> Prompt:
Transcribe every entry exactly, leaving out any pictures.
--- Provided information ---
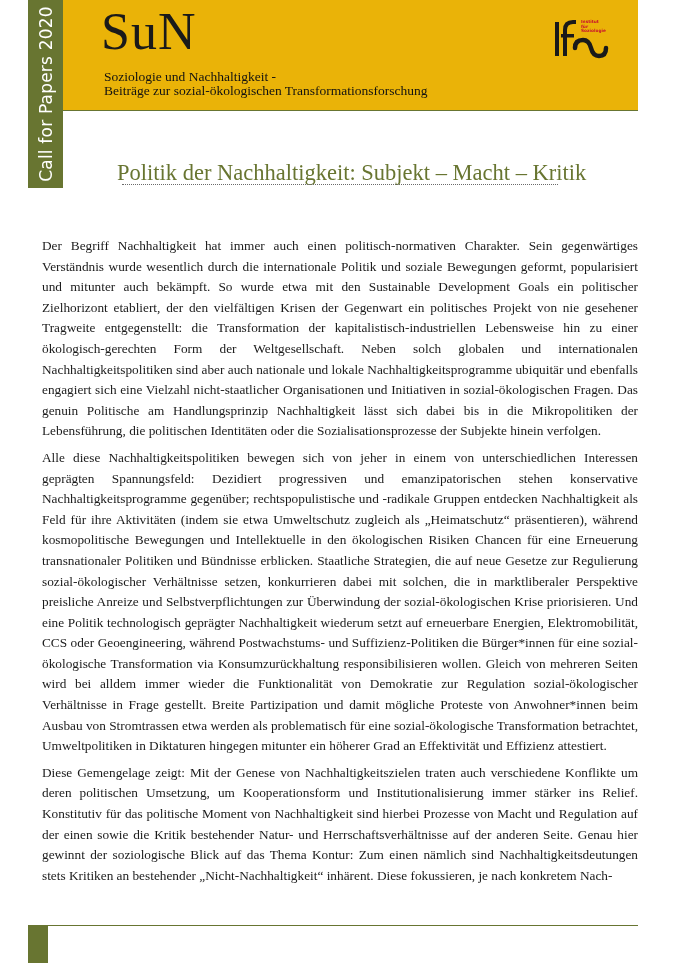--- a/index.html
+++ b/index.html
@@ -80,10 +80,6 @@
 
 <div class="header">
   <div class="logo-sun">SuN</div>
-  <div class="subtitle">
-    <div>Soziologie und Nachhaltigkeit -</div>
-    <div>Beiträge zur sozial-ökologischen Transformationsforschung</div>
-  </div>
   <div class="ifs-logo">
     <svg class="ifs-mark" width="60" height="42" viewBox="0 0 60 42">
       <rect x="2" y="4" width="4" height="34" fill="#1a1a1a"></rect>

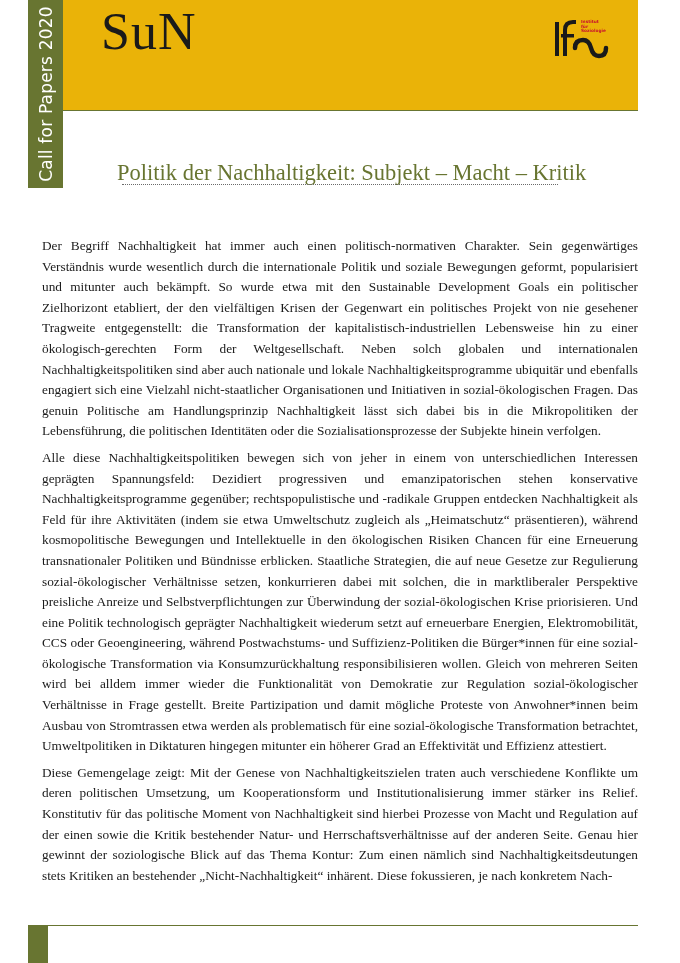--- a/index.html
+++ b/index.html
@@ -61,7 +61,7 @@
       font-size: 13.3px; line-height: 20.6px;
       text-align: justify; color: #1a1a1a;
     }
-    .body-text p { margin: 0 0 6px 4px; }
+    .body-text p { margin: 0 0 6px 16px; }
     .footer-rule {
       position: absolute; left: 48px; top: 925px; width: 590px; height: 0;
       border-top: 1px solid #687531;

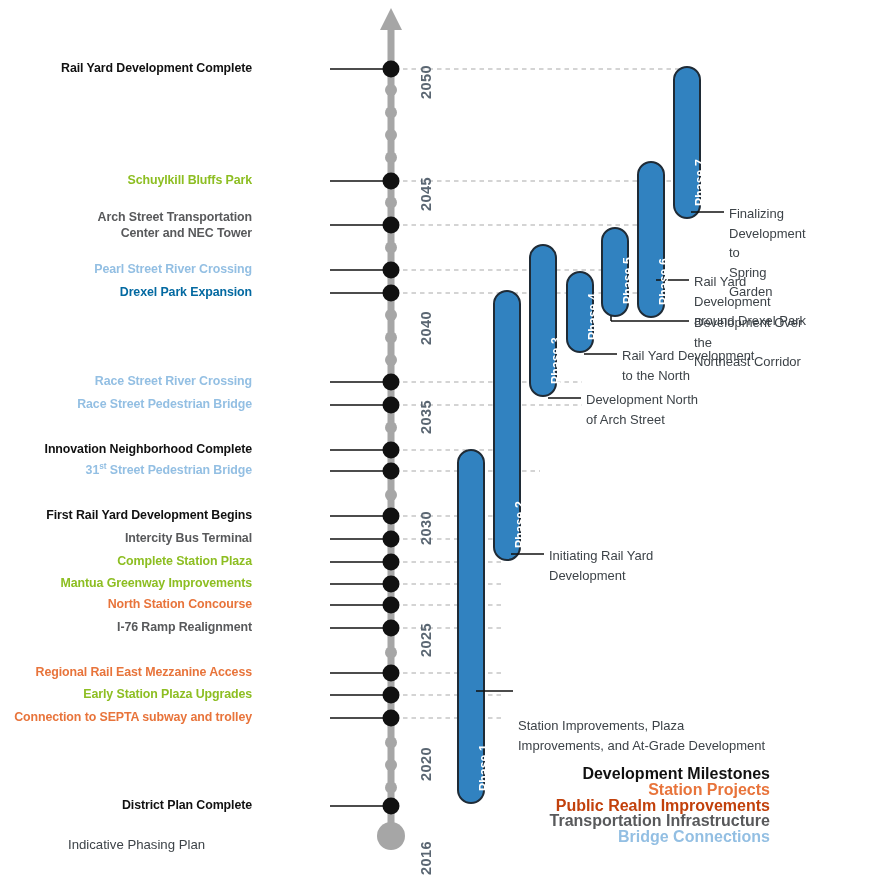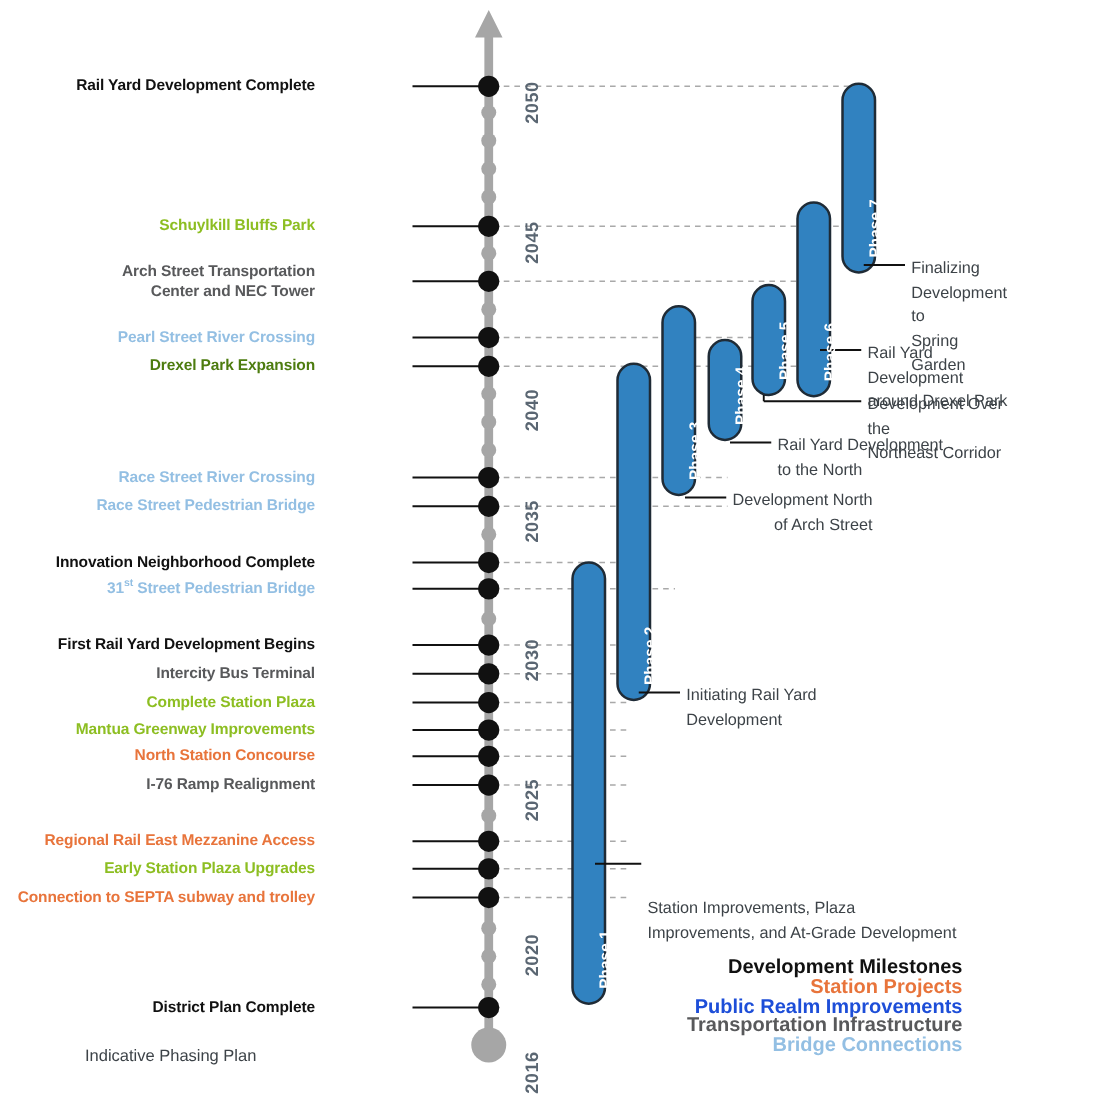--- a/index.html
+++ b/index.html
@@ -217,7 +217,7 @@
       <div class="mslabel" style="color: rgb(88, 89, 91); right: 560px; top: 225px;">Arch Street Transportation
 Center and NEC Tower</div>
       <div class="mslabel" style="color: rgb(147, 191, 227); right: 560px; top: 270px;">Pearl Street River Crossing</div>
-      <div class="mslabel" style="color: #4d7c0f; right: 560px; top: 293px; padding-left: 28px;">Drexel Park Expansion</div>
+      <div class="mslabel" style="color: #0369a1; right: 560px; top: 293px; padding-left: 28px;">Drexel Park Expansion</div>
       <div class="mslabel" style="color: rgb(147, 191, 227); right: 560px; top: 382px;">Race Street River Crossing</div>
       <div class="mslabel" style="color: rgb(147, 191, 227); right: 560px; top: 405px;">Race Street Pedestrian Bridge</div>
       <div class="mslabel" style="color: rgb(17, 17, 17); right: 560px; top: 450px; padding-left: 16px;">Innovation Neighborhood Complete</div>

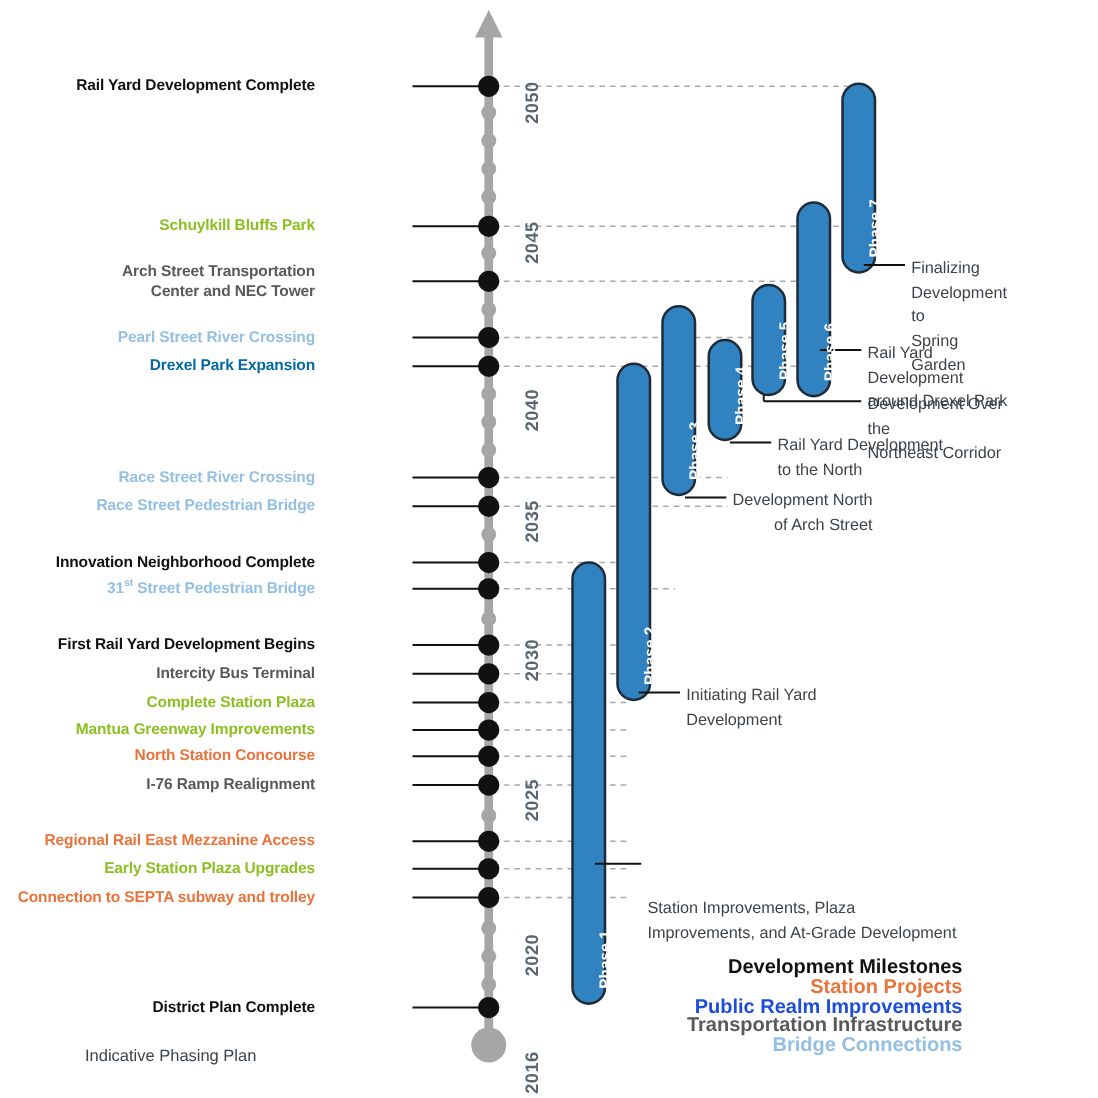--- a/index.html
+++ b/index.html
@@ -262,7 +262,7 @@
 Northeast Corridor</div>
       <div class="annot" style="left: 622px; top: 346px;">Rail Yard Development
 to the North</div>
-      <div class="annot" style="left: 586px; top: 390px; text-align: right;">Development North
+      <div class="annot" style="left: 586px; top: 390px;">Development North
 of Arch Street</div>
       <div class="annot" style="left: 549px; top: 546px;">Initiating Rail Yard
 Development</div>

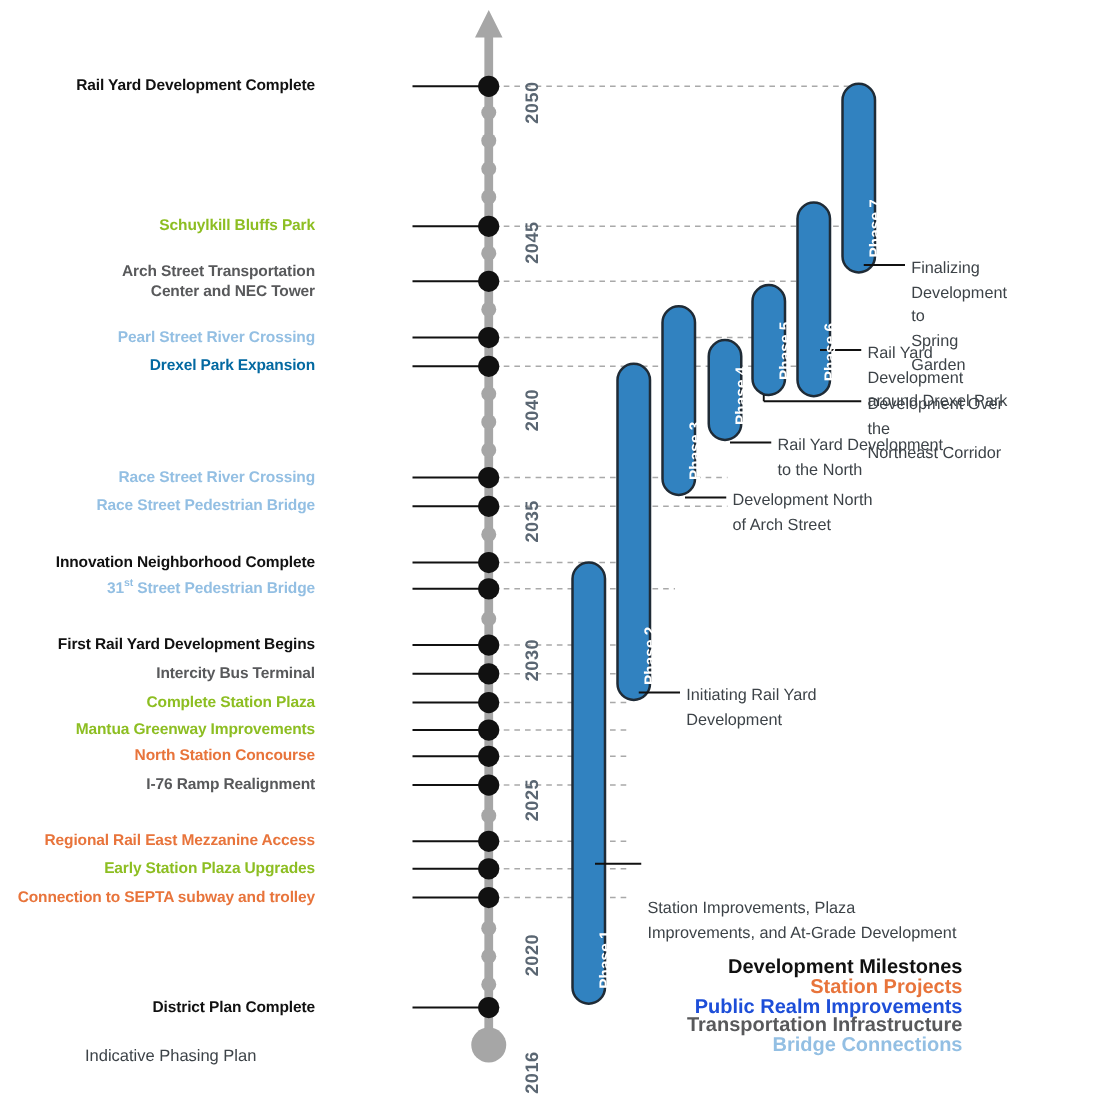--- a/index.html
+++ b/index.html
@@ -273,7 +273,7 @@
   <div id="legend">
       <div style="color: rgb(17, 17, 17);">Development Milestones</div>
       <div style="color: rgb(232, 116, 59);">Station Projects</div>
-      <div style="color: #1d4ed8; text-align: right;">Public Realm Improvements</div>
+      <div style="color: #c2410c; text-align: right;">Public Realm Improvements</div>
       <div style="color: rgb(88, 89, 91);">Transportation Infrastructure</div>
       <div style="color: rgb(147, 191, 227);">Bridge Connections</div>
     </div>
---
> Completed exercise:
--- a/index.html
+++ b/index.html
@@ -80,10 +80,6 @@
 
 <div class="header">
   <div class="logo-sun">SuN</div>
-  <div class="subtitle">
-    <div>Soziologie und Nachhaltigkeit -</div>
-    <div>Beiträge zur sozial-ökologischen Transformationsforschung</div>
-  </div>
   <div class="ifs-logo">
     <svg class="ifs-mark" width="60" height="42" viewBox="0 0 60 42">
       <rect x="2" y="4" width="4" height="34" fill="#1a1a1a"></rect>

--- a/index.html
+++ b/index.html
@@ -61,7 +61,7 @@
       font-size: 13.3px; line-height: 20.6px;
       text-align: justify; color: #1a1a1a;
     }
-    .body-text p { margin: 0 0 6px 4px; }
+    .body-text p { margin: 0 0 6px 16px; }
     .footer-rule {
       position: absolute; left: 48px; top: 925px; width: 590px; height: 0;
       border-top: 1px solid #687531;

--- a/index.html
+++ b/index.html
@@ -217,7 +217,7 @@
       <div class="mslabel" style="color: rgb(88, 89, 91); right: 560px; top: 225px;">Arch Street Transportation
 Center and NEC Tower</div>
       <div class="mslabel" style="color: rgb(147, 191, 227); right: 560px; top: 270px;">Pearl Street River Crossing</div>
-      <div class="mslabel" style="color: #4d7c0f; right: 560px; top: 293px; padding-left: 28px;">Drexel Park Expansion</div>
+      <div class="mslabel" style="color: #0369a1; right: 560px; top: 293px; padding-left: 28px;">Drexel Park Expansion</div>
       <div class="mslabel" style="color: rgb(147, 191, 227); right: 560px; top: 382px;">Race Street River Crossing</div>
       <div class="mslabel" style="color: rgb(147, 191, 227); right: 560px; top: 405px;">Race Street Pedestrian Bridge</div>
       <div class="mslabel" style="color: rgb(17, 17, 17); right: 560px; top: 450px; padding-left: 16px;">Innovation Neighborhood Complete</div>

--- a/index.html
+++ b/index.html
@@ -262,7 +262,7 @@
 Northeast Corridor</div>
       <div class="annot" style="left: 622px; top: 346px;">Rail Yard Development
 to the North</div>
-      <div class="annot" style="left: 586px; top: 390px; text-align: right;">Development North
+      <div class="annot" style="left: 586px; top: 390px;">Development North
 of Arch Street</div>
       <div class="annot" style="left: 549px; top: 546px;">Initiating Rail Yard
 Development</div>

--- a/index.html
+++ b/index.html
@@ -273,7 +273,7 @@
   <div id="legend">
       <div style="color: rgb(17, 17, 17);">Development Milestones</div>
       <div style="color: rgb(232, 116, 59);">Station Projects</div>
-      <div style="color: #1d4ed8; text-align: right;">Public Realm Improvements</div>
+      <div style="color: #c2410c; text-align: right;">Public Realm Improvements</div>
       <div style="color: rgb(88, 89, 91);">Transportation Infrastructure</div>
       <div style="color: rgb(147, 191, 227);">Bridge Connections</div>
     </div>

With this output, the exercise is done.